Estratto scelto ▸

---*---

Zone a traffico limitato nei pressi delle scuole. Lettera

inviata da Lorenzo Picunio – Molti incidenti stradali sono avvenuti in questi mesi all’entrata ed all’uscita delle scuole. Si tratta di un fatto inaccettabile in un paese civile:

recarsi a scuola non dev’essere un pericolo per bambini e ragazzi, per chi li accompagna, per gli insegnanti e il personale ATA delle scuole.
Occorre che  le scuole sono circondate da zone a traffico limitato o quantomeno da “zone 30” con limitazione della velocità; che siano vietate al traffico, con eventuali deroghe per gli accompagnatori, le vie di accesso alle scuole negli orari di apertura e chiusura; che siano spostati gli accessi su vie trafficate, o create protezioni fra i marciapiedi degli accessi e le strade stesse; che siano messe in sicurezza le fermate degli autobus vicine alle scuole, limitando al massimo gli attraversamenti; che le fermate degli scuolabus siano messe in sicurezza, anche qui evitando attraversamenti dove possibile.

---*---

Dati grezzi ▸

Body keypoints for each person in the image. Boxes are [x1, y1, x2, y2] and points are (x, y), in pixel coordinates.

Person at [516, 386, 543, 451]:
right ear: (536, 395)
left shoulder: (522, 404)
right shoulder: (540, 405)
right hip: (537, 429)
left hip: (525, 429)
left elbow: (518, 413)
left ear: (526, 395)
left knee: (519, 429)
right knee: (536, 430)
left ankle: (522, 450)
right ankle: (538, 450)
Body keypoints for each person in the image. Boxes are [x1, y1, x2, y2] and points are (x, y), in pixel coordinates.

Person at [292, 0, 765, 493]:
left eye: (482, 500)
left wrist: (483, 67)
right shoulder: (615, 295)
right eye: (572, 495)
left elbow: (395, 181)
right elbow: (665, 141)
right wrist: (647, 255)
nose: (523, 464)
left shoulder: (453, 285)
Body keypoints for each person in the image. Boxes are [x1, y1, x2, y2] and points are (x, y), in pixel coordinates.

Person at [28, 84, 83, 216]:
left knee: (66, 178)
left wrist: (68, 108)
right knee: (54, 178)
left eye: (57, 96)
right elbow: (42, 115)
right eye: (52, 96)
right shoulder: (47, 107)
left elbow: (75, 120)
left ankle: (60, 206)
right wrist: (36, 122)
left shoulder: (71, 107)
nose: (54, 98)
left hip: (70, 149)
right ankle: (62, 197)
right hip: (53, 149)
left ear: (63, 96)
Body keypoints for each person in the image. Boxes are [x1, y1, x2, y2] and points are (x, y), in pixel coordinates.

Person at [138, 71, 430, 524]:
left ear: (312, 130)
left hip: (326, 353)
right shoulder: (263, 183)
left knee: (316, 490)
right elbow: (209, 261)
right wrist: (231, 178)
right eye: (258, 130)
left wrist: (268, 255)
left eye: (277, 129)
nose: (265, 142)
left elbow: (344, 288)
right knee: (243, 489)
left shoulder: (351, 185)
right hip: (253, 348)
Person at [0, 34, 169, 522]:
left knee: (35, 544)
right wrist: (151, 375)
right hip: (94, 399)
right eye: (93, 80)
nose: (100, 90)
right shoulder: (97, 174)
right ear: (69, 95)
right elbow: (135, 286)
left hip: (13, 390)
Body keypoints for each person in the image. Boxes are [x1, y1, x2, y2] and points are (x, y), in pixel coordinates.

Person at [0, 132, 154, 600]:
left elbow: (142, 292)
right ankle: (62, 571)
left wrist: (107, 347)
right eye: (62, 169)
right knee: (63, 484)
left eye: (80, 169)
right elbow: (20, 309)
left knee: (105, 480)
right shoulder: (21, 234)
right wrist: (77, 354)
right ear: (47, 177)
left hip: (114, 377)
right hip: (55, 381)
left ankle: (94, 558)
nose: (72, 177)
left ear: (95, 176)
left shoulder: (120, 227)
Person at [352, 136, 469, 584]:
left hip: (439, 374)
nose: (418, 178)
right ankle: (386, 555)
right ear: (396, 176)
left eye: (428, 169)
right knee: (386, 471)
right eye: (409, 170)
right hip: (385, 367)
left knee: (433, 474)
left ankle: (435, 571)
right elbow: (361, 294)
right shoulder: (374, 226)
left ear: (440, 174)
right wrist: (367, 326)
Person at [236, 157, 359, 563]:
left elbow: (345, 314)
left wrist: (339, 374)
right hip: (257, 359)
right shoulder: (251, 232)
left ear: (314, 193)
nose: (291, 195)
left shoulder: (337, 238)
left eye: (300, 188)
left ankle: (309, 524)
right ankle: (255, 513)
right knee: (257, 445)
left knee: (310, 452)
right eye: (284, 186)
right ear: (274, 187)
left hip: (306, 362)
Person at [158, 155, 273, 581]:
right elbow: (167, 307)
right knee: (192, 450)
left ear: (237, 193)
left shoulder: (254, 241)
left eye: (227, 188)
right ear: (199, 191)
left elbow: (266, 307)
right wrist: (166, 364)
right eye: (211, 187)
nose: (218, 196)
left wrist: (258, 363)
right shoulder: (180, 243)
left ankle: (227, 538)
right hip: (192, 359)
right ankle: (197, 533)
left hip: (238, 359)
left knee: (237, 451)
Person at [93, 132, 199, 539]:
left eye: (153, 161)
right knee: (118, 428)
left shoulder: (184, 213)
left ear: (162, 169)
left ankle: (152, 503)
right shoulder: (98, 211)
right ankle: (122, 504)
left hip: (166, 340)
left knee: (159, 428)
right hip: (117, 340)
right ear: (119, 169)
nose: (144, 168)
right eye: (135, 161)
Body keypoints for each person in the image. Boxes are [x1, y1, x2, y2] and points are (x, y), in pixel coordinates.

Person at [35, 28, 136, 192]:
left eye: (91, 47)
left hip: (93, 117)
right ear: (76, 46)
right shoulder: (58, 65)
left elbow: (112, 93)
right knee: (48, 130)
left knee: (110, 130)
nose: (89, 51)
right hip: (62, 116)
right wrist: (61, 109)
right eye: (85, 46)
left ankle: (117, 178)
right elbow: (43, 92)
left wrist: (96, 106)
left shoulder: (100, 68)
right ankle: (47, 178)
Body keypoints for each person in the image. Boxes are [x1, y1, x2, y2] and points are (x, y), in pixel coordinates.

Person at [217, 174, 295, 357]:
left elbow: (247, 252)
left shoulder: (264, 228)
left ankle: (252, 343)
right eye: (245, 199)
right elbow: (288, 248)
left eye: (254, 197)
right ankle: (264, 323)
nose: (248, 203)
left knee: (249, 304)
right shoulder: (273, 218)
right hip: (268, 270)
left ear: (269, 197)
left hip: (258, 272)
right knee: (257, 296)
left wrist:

---*---

Compito 1 ▸
Rispondi a queste domande sulla lettera riguardo alle zone a traffico limitato vicino alle scuole.
(a) Chi ha inviato la lettera?
(b) In quali momenti, secondo la lettera, sono avvenuti molti incidenti stradali?
(c) Che cosa comportano le "zone 30" indicate come alternativa minima?
Compito 2 ▸ Prosegui la lettera sulle zone a traffico limitato vicino alle scuole, riprendendo dopo l'ultima frase riportata.
I record sono materiale a sé stante, distinto dal testo.

Risposta attesa 1 ▸
(a) Lorenzo Picunio.
(b) All'entrata e all'uscita delle scuole, in questi mesi.
(c) Una limitazione della velocità.

Risposta attesa 2 ▸
Un altro tema importante rispetto a questo è la lotta contro l’inquinamento nelle scuole.
Esistono proposte di legge destinate ad imporre la pedonalizzazione delle strade a meno di 50 metri dalle scuole, il limite a  30 chilometri orari e il divieto ai mezzi pesanti entro i 200 metri.
Approvare queste proposte da parte del Parlamento sarebbe un dato di civiltà e soprattutto di quell’educazione ambientale che è una delle finalità dell’istruzione.